Gawker Media tricked into featuring malicious Suzuki ads

Posted by Dancho Danchev @ 10:17 am

Categories: Adobe, Anti Virus, Arbitrary Code Execution, Botnets, Browsers, Complex Attacks, Flash, Hackers, Malware

Tags: Advertisement, Gawker Media, Suzuki, Dancho Danchev

A group of cybercriminals have successfully managed to trick Gawker’s ad sales team into featuring malicious ads serving Adobe exploits (CVE-2008-2992; CVE-2009-0927) and scareware, by impersonating a legitimate ad agency inquiring about an upcoming Suzuki ad campaign.

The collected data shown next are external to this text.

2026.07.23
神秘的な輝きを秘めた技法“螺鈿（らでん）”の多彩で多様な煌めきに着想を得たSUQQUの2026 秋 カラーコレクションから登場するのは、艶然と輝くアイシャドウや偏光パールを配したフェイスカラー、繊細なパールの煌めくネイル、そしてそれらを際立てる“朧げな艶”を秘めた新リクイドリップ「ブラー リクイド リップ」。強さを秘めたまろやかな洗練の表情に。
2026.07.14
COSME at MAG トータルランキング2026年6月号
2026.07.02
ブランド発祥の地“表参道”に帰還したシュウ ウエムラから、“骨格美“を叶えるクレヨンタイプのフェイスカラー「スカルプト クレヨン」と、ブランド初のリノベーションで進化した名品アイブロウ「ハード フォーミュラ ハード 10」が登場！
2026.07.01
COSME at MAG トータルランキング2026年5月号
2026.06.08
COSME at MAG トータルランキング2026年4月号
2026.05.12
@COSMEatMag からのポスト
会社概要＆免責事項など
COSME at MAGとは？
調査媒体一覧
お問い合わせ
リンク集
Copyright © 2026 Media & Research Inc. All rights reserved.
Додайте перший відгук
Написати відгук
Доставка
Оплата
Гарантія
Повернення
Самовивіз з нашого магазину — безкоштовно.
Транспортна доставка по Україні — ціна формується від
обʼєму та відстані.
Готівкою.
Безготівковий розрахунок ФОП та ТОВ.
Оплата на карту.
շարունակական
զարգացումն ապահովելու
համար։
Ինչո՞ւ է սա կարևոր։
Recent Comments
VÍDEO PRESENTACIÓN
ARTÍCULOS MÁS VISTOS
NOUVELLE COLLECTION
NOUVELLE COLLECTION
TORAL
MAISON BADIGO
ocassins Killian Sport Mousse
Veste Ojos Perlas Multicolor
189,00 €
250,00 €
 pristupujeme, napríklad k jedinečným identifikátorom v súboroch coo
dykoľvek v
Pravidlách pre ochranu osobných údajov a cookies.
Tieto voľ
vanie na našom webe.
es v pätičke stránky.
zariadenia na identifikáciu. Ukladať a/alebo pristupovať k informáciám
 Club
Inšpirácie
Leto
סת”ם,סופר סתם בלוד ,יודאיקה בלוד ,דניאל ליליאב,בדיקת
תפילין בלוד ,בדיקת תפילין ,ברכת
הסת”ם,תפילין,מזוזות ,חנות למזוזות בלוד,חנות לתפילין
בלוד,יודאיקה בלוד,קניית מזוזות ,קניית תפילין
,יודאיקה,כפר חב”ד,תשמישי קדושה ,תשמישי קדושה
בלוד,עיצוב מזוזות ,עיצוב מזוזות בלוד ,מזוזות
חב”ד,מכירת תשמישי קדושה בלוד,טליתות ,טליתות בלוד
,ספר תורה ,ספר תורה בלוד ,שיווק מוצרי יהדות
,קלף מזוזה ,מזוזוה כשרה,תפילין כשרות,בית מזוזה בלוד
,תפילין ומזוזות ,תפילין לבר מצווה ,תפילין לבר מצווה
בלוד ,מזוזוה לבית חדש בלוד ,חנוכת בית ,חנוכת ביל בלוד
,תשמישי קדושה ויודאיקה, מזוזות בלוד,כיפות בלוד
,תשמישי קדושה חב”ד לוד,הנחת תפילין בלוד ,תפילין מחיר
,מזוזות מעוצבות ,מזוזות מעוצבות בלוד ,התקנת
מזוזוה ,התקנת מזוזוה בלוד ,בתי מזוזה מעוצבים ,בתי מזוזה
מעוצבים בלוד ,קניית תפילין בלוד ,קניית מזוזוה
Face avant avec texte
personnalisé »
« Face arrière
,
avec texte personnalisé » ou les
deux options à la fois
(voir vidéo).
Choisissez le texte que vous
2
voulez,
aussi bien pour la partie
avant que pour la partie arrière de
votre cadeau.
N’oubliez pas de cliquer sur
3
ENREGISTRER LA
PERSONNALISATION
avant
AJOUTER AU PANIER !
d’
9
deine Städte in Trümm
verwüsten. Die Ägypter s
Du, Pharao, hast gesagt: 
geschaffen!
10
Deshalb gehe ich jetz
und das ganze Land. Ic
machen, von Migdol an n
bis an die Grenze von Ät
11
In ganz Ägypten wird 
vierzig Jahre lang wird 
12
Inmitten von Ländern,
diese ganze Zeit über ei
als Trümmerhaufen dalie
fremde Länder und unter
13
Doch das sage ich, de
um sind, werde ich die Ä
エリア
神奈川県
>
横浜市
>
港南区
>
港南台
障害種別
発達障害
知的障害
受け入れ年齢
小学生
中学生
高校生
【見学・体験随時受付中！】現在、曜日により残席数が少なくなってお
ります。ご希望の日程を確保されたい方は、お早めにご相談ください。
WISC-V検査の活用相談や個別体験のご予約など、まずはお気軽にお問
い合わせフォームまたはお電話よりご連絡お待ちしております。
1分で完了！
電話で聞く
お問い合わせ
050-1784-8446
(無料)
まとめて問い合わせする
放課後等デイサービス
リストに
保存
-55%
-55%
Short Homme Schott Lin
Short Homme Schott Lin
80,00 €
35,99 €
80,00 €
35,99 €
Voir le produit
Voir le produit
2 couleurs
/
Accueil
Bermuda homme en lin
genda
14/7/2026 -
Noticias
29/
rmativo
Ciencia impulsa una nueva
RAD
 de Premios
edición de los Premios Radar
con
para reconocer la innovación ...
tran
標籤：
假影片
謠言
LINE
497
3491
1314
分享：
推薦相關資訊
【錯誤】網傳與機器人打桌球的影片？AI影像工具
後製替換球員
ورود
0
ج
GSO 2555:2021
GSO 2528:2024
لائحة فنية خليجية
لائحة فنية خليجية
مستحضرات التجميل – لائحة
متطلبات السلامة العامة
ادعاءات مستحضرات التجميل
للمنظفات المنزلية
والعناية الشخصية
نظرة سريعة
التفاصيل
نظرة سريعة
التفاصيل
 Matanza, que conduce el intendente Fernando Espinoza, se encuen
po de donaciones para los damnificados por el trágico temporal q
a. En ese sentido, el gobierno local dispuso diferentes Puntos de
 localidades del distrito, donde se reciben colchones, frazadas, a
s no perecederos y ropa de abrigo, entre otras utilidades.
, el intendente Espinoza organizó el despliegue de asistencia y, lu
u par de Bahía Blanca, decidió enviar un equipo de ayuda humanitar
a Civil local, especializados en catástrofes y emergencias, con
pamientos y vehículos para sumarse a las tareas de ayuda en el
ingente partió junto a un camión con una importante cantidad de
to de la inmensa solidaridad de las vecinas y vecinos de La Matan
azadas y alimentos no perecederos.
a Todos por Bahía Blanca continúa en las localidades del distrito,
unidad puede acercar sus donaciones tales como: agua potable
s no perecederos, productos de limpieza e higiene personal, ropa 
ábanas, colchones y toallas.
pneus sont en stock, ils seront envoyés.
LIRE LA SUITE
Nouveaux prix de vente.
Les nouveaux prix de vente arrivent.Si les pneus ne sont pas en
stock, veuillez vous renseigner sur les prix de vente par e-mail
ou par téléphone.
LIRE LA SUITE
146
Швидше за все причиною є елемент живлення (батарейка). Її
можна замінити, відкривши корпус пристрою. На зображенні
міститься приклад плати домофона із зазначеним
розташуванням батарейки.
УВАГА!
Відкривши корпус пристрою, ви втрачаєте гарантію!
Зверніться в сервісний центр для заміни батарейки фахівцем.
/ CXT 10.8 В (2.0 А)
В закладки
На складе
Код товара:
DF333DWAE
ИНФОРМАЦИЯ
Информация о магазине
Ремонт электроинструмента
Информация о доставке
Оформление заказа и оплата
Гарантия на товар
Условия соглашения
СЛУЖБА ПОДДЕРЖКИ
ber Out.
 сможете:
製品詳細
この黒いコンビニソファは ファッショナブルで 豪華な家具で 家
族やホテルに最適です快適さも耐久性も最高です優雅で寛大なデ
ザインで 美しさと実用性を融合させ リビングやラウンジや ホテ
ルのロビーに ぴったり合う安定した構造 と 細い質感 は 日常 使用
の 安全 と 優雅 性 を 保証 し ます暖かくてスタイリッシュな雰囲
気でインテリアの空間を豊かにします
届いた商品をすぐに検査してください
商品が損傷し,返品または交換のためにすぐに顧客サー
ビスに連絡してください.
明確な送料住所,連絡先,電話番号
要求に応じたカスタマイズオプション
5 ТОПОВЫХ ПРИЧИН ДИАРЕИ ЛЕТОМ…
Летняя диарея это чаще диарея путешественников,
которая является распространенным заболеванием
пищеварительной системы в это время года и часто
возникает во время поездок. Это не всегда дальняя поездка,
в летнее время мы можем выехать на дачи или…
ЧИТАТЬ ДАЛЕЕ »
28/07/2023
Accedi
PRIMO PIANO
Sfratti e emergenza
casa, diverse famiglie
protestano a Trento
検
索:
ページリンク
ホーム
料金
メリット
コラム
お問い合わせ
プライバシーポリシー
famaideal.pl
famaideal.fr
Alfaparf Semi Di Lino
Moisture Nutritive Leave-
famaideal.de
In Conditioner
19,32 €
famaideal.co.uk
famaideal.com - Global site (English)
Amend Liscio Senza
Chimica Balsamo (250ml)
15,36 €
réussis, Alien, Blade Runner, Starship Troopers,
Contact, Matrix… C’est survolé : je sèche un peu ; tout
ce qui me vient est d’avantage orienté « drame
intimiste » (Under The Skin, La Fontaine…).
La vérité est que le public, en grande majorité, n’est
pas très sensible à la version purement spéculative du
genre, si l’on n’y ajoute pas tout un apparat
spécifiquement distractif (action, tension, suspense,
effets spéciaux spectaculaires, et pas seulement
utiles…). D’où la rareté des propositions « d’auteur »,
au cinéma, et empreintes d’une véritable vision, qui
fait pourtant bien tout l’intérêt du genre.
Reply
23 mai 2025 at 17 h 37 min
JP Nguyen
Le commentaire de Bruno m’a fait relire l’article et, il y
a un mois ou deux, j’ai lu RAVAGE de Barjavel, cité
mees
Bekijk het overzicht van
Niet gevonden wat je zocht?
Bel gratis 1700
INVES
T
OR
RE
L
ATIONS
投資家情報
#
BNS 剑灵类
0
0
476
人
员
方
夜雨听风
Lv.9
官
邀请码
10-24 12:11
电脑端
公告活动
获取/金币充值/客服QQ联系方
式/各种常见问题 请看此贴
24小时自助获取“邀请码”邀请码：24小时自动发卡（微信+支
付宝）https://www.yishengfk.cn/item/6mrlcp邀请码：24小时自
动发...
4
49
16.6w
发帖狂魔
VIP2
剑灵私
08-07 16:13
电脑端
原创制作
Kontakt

According to Gawker Media, the malware distributors were one of the most convincing ones they’ve seen, with clear experience in ad sales lingo. Here’s a brief chronology of the correspondence between Gawker and the scammers, and what could Gawker media have done in order to prevent the malvertising attack:

“- Someone is approaching publishers as a representative of Spark-SMG on the Suzuki account, even though Suzuki very recently switched agencies
- George Delarosa and his accomplice Douglas Velez claim that there’s a limited amount of money left in the Suzuki account for them to spend, and they need to spend it quickly
- They have intimate knowledge of online ad sales, including terms like eCPM, roadblocking, RON, IAB sizes, lead generation, traffic coordinators, etc.
- Email comes from @spark-smg.com instead of @sparksmg.com, though the who-is for their spoof domain is very close to the actual domain (Erin has links in her original email)
- They maintain a Chicago area code (where Spark is based) but claim to be in London, even though they couldn’t give us the actual time in London when asked
-  Unlike most spammers, these guys were happy to jump on the phone to get ads back up and running
- Clue that should have tipped us off was that we had to use our IO template…most major agencies like Spark have their own IO template”

A simple Google search for Spark Communications, followed by click on the “I’m feeling lucky” button would have revealed the true nature of typo-squatted and registered on the 4th of September, 2009, spark-smg.com domain that the cybercriminals used.

• Go through related posts: The ultimate guide to scareware protection; MSN Norway serving Flash exploits through malvertising; Fake Antivirus XP pops-up at Cleveland.com; Scareware pops-up at FoxNews; Ukrainian “Fan Club” Features Malvertisement at NYTimes.com

A similar social engineering attack took place last month, this time featuring a scareware-serving malicious ad at the New York Times web site through a bogus Vonage ad. Clearly, suspicion, and due diligence on prospective advertisers can make an impact unless of course efficiency in the ad sales process gets higher priority than the safety of the site’s users.

Despite that the participating malware sites in the Gawker campaign (wbavv .com, criofree .com, bestavv .com, avcvv .com, avpgo .com and floweragents .com, all parked at Latvian-based Telos Solutions LTD - 91.212.127.225) are currently down, the malvertising concept remains in the arsenal of cybercriminals to take advantage of in the long term.